*Exercise*
Transcribe the stretch of entries below from the line with "left eye: (248, 155)" through the line with "right back paw: (626, 622)", exactly and with both ends included; leave out all other lines.

Stored records
- - - - -

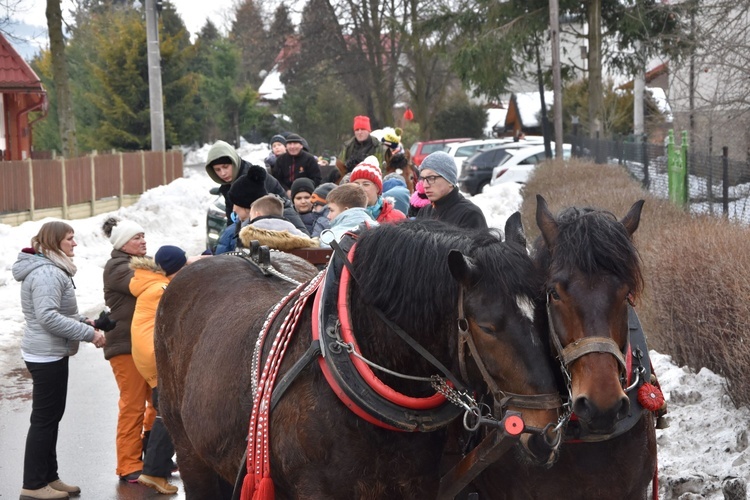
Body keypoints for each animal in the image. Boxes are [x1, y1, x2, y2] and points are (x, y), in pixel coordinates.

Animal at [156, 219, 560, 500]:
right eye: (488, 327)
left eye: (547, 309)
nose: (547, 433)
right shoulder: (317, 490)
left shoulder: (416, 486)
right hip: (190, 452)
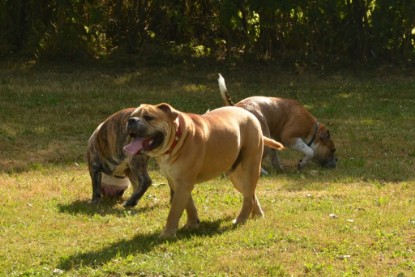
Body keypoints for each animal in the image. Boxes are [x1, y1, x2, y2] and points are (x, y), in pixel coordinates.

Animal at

- - - - -

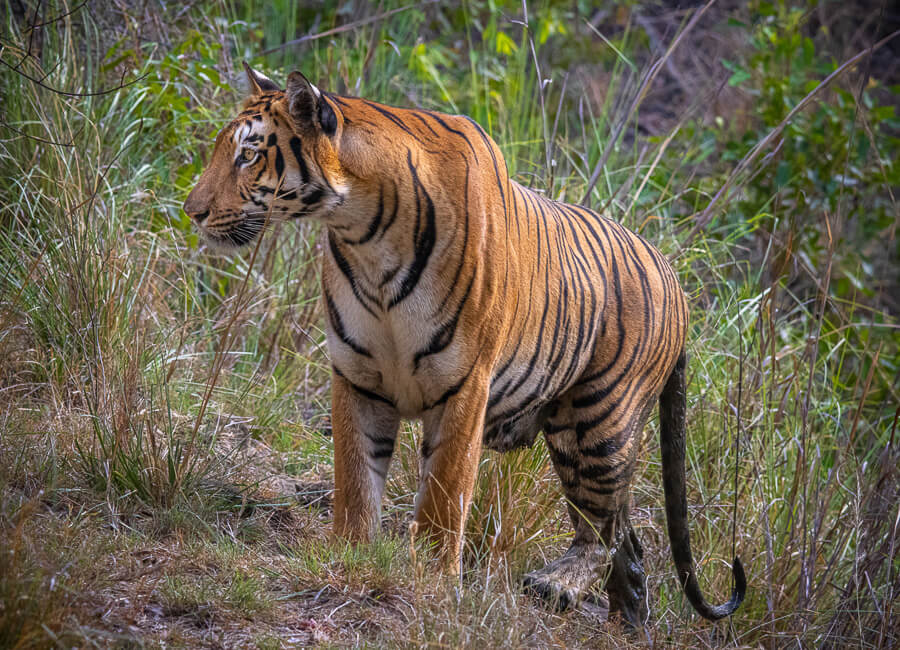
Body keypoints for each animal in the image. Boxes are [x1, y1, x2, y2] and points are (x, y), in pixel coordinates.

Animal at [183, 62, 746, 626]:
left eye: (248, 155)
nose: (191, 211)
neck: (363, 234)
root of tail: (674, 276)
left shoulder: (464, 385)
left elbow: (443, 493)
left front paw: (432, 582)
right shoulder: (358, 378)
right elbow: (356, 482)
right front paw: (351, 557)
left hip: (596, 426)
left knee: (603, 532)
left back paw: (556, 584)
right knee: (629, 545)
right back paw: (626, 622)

- - - - -

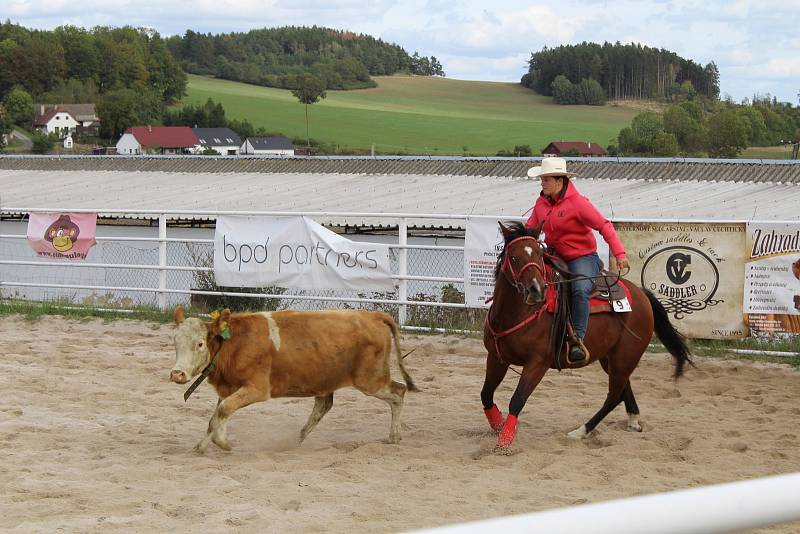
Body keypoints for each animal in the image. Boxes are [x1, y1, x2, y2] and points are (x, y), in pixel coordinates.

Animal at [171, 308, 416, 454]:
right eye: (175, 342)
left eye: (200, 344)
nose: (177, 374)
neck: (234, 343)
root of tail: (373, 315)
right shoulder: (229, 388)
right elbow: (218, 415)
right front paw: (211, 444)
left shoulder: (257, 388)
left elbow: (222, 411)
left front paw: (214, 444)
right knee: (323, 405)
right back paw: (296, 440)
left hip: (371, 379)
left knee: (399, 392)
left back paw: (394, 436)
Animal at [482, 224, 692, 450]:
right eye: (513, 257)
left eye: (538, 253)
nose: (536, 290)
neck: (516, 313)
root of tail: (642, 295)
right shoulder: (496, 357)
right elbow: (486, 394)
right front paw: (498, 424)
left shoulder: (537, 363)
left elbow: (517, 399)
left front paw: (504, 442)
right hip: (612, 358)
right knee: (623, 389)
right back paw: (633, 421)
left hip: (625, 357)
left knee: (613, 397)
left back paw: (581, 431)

- - - - -

*Your solution*
left eye: (248, 155)
nose: (191, 211)
neck: (363, 234)
root of tail: (674, 276)
left shoulder: (464, 385)
left elbow: (443, 493)
left front paw: (432, 582)
right shoulder: (358, 378)
right elbow: (356, 482)
right front paw: (351, 557)
left hip: (596, 426)
left knee: (603, 532)
left back paw: (556, 584)
right knee: (629, 545)
right back paw: (626, 622)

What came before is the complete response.